Other jurisdictions within the South Bay Waste Management Authority (SBWMA) have experienced similar increases. Skyrocketing labor rates are behind much of the increase. Amazingly, while most of the country experienced significant reductions in income after September 2008, the Teamsters negotiated contracts stipulating 27 percent salary and 47 percent pension increases for their members. These five-year agreements will continue to put upward pressure on garbage rates until 2014.
The primary reason these rates have been allowed to increase so dramatically is that the ratepayer has not been represented at the bargaining table. Instead, whatever labor costs the contractor and the union agree to are passed directly on to the ratepayer. Until now, these pass-throughs have been unchallenged by the waste management authority, its auditor, the cities and other jurisdictions responsible for setting local garbage rates, or the public. That needs to change.

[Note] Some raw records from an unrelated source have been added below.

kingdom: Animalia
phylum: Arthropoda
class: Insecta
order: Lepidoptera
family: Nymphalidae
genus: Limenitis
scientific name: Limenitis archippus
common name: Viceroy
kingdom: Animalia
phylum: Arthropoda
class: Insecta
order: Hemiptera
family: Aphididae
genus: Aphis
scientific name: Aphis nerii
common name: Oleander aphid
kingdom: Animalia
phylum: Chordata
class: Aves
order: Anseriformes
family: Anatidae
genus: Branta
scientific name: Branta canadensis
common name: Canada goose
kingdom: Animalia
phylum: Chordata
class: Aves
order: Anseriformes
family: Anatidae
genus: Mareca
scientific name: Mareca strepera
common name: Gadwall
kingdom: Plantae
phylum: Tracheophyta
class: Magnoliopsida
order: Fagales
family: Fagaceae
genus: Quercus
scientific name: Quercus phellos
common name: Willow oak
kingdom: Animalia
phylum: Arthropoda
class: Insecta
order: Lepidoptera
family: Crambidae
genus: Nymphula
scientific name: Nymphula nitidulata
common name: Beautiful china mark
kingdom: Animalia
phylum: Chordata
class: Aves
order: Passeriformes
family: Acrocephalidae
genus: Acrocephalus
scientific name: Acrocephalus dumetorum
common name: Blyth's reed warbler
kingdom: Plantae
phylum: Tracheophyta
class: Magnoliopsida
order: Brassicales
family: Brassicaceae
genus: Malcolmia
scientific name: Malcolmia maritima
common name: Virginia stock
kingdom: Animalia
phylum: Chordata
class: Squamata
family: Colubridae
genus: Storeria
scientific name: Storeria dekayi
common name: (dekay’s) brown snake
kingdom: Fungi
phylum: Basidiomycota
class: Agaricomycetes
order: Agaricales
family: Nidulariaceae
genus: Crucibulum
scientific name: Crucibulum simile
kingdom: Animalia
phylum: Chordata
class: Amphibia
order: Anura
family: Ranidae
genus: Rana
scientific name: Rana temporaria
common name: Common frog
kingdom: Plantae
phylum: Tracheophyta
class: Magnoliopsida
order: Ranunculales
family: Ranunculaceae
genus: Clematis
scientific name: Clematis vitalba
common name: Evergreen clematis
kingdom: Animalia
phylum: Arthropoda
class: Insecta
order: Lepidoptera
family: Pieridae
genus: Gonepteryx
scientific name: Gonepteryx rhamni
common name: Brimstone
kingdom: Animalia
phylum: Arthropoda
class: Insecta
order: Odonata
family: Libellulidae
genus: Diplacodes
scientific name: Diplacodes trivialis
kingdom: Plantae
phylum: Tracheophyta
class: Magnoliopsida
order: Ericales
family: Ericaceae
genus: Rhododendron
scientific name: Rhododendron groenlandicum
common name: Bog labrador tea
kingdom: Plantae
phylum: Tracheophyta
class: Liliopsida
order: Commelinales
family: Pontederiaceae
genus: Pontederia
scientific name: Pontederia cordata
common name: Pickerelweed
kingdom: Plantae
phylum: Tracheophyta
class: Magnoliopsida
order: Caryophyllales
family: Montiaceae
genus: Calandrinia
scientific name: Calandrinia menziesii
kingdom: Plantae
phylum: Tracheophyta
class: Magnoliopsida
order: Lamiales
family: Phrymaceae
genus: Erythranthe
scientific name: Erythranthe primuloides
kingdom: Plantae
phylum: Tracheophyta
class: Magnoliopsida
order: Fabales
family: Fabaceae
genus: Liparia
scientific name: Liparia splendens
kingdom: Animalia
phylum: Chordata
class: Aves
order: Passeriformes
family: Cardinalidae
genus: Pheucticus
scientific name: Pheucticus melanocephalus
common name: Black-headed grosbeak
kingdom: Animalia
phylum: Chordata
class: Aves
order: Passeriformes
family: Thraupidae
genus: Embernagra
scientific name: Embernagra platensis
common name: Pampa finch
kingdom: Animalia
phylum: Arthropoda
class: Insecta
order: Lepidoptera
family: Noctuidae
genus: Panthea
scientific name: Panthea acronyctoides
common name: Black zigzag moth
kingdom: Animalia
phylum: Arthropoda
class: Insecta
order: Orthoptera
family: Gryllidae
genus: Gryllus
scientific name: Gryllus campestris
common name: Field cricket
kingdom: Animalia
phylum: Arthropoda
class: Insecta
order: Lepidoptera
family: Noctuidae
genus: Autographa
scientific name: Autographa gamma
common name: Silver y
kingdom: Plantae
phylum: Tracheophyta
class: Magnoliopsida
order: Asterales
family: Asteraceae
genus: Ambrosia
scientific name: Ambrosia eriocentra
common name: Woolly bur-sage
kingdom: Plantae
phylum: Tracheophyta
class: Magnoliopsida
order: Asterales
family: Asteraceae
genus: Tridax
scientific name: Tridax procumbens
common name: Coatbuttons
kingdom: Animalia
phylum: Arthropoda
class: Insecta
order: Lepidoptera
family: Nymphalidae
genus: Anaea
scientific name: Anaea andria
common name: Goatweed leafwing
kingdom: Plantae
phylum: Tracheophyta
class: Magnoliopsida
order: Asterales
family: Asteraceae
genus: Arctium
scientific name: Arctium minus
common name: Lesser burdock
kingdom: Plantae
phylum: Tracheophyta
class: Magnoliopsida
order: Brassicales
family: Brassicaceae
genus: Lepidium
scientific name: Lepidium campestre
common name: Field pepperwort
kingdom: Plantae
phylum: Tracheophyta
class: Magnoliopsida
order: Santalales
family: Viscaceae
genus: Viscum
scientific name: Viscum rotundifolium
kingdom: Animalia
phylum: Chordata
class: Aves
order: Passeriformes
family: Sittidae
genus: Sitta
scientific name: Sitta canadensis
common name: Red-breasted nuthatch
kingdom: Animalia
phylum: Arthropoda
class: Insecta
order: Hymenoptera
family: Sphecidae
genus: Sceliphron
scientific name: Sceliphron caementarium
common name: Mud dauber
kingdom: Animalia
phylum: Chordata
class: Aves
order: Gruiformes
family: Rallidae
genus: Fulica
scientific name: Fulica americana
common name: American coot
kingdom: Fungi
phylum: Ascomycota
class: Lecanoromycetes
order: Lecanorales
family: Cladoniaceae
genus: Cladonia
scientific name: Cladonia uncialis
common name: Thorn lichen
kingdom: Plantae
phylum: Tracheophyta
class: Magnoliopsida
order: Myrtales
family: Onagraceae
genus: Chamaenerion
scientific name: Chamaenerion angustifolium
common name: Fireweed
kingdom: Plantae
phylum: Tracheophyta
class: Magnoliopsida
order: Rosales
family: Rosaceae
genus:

On Jan. 1, 2011, Recology will replace Allied Waste as the garbage contractor. In addition to the wage and pension increases, the contracts contain provisions for increasing unpaid leave and liberalizing the substance abuse policy that only take effect when Recology inherits the contracts. Recology did not participate in the negotiation of the contracts, but nevertheless has agreed to honor them. They did so in the interest of "labor peace," but at the expense of higher costs to the ratepayer.
The inappropriate and disproportionate wage and pension increases, coupled with the new provisions, provide ample reason to request renegotiation of the labor contracts when Recology takes over. Any new negotiations must include elected officials and/or others who can represent the interests of the ratepayers.
Labor leaders have repeatedly stated that they want to partner with cities and counties as we wrestle with the realities of the "new economy." Agreeing to renegotiate these contracts will demonstrate that they are serious about this pledge.